(Recorded data)
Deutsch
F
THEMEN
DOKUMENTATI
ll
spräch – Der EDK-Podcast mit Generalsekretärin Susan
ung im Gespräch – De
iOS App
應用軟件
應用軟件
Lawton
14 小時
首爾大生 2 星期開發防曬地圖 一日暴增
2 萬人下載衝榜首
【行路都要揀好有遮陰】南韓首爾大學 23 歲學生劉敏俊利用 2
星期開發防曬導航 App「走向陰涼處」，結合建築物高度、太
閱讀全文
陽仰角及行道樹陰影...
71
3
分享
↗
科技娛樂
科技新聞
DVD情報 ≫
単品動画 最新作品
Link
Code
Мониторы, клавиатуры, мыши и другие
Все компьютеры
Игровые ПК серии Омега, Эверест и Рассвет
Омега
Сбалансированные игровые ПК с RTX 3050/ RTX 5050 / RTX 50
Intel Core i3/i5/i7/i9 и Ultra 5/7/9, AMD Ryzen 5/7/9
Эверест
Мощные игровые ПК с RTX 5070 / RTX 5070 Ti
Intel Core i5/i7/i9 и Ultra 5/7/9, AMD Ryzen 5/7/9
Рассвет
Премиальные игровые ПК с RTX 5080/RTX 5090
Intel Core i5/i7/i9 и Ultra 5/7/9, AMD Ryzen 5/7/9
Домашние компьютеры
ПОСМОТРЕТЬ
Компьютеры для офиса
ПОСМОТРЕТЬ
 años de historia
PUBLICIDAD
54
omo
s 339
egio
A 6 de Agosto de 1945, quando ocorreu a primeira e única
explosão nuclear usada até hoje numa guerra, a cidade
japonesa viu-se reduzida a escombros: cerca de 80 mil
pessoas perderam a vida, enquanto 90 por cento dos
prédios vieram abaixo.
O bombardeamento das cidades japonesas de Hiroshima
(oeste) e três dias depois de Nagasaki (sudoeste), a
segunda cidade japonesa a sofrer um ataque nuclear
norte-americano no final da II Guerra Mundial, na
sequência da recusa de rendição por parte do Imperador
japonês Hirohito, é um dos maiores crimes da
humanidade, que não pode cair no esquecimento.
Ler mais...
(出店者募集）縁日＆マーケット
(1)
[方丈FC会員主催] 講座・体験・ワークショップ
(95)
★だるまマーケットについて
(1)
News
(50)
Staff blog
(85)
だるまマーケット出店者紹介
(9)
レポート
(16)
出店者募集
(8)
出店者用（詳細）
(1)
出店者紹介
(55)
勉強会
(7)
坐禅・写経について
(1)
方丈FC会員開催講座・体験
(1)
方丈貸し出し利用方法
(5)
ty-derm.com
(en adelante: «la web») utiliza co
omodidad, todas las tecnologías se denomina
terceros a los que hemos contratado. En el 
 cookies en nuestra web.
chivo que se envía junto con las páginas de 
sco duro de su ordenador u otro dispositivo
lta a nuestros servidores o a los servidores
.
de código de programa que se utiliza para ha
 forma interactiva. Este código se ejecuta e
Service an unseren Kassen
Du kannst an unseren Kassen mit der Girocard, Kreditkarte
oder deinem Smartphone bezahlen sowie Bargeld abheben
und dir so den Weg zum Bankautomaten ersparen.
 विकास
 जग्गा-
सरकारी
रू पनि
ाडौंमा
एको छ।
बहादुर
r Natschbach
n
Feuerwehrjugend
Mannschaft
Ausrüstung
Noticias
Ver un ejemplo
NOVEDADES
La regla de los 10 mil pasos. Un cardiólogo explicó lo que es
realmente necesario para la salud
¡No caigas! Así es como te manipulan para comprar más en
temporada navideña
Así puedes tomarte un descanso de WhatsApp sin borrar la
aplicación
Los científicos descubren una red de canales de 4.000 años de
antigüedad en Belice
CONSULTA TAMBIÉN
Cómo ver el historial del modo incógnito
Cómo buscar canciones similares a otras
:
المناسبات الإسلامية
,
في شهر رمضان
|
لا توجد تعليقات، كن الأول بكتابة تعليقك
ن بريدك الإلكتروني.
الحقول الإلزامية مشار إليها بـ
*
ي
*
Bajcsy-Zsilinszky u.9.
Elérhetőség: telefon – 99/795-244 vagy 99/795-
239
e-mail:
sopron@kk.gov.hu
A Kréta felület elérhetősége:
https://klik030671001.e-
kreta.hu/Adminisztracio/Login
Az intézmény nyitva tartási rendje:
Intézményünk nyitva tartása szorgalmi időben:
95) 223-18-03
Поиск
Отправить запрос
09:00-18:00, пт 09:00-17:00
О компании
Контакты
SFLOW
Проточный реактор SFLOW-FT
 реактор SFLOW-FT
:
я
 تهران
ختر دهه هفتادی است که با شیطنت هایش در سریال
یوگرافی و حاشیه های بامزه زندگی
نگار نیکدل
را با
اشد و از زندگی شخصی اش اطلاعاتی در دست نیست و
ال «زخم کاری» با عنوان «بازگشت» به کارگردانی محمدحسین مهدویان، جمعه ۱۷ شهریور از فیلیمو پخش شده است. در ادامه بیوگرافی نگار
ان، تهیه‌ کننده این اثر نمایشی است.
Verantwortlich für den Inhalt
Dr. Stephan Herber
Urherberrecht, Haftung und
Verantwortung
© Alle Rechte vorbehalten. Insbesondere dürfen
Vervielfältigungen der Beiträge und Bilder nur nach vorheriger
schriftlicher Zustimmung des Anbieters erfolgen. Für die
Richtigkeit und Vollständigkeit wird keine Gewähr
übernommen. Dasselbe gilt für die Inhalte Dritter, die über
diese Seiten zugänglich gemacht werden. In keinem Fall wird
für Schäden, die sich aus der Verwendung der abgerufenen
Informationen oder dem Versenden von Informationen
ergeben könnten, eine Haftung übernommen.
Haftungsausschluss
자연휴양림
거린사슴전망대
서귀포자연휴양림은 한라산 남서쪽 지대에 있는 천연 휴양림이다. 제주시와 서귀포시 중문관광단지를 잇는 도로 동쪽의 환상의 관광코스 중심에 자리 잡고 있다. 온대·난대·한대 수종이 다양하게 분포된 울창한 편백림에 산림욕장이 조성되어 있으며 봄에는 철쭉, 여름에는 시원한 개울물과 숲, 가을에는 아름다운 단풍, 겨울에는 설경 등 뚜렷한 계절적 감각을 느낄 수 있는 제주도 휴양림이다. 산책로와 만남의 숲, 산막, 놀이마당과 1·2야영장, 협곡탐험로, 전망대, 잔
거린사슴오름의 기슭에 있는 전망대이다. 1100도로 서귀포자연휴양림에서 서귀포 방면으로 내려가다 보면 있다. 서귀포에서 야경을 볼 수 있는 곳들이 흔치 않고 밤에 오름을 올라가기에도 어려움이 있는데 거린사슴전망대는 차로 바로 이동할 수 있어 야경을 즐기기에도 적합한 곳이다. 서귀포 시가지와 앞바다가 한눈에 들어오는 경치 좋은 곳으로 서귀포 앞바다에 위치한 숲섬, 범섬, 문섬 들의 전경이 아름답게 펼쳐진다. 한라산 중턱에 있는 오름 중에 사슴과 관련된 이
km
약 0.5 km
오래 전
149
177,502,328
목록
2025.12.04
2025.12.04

About this task
Using the records above, set down exactly the lines from the one with "temporada navideña" through the one with "diese Seiten zugänglich", inclusive, and nothing more.

Solution to this problem
temporada navideña
Así puedes tomarte un descanso de WhatsApp sin borrar la
aplicación
Los científicos descubren una red de canales de 4.000 años de
antigüedad en Belice
CONSULTA TAMBIÉN
Cómo ver el historial del modo incógnito
Cómo buscar canciones similares a otras
:
المناسبات الإسلامية
,
في شهر رمضان
|
لا توجد تعليقات، كن الأول بكتابة تعليقك
ن بريدك الإلكتروني.
الحقول الإلزامية مشار إليها بـ
*
ي
*
Bajcsy-Zsilinszky u.9.
Elérhetőség: telefon – 99/795-244 vagy 99/795-
239
e-mail:
sopron@kk.gov.hu
A Kréta felület elérhetősége:
https://klik030671001.e-
kreta.hu/Adminisztracio/Login
Az intézmény nyitva tartási rendje:
Intézményünk nyitva tartása szorgalmi időben:
95) 223-18-03
Поиск
Отправить запрос
09:00-18:00, пт 09:00-17:00
О компании
Контакты
SFLOW
Проточный реактор SFLOW-FT
 реактор SFLOW-FT
:
я
 تهران
ختر دهه هفتادی است که با شیطنت هایش در سریال
یوگرافی و حاشیه های بامزه زندگی
نگار نیکدل
را با
اشد و از زندگی شخصی اش اطلاعاتی در دست نیست و
ال «زخم کاری» با عنوان «بازگشت» به کارگردانی محمدحسین مهدویان، جمعه ۱۷ شهریور از فیلیمو پخش شده است. در ادامه بیوگرافی نگار
ان، تهیه‌ کننده این اثر نمایشی است.
Verantwortlich für den Inhalt
Dr. Stephan Herber
Urherberrecht, Haftung und
Verantwortung
© Alle Rechte vorbehalten. Insbesondere dürfen
Vervielfältigungen der Beiträge und Bilder nur nach vorheriger
schriftlicher Zustimmung des Anbieters erfolgen. Für die
Richtigkeit und Vollständigkeit wird keine Gewähr
übernommen. Dasselbe gilt für die Inhalte Dritter, die über
diese Seiten zugänglich gemacht werden. In keinem Fall wird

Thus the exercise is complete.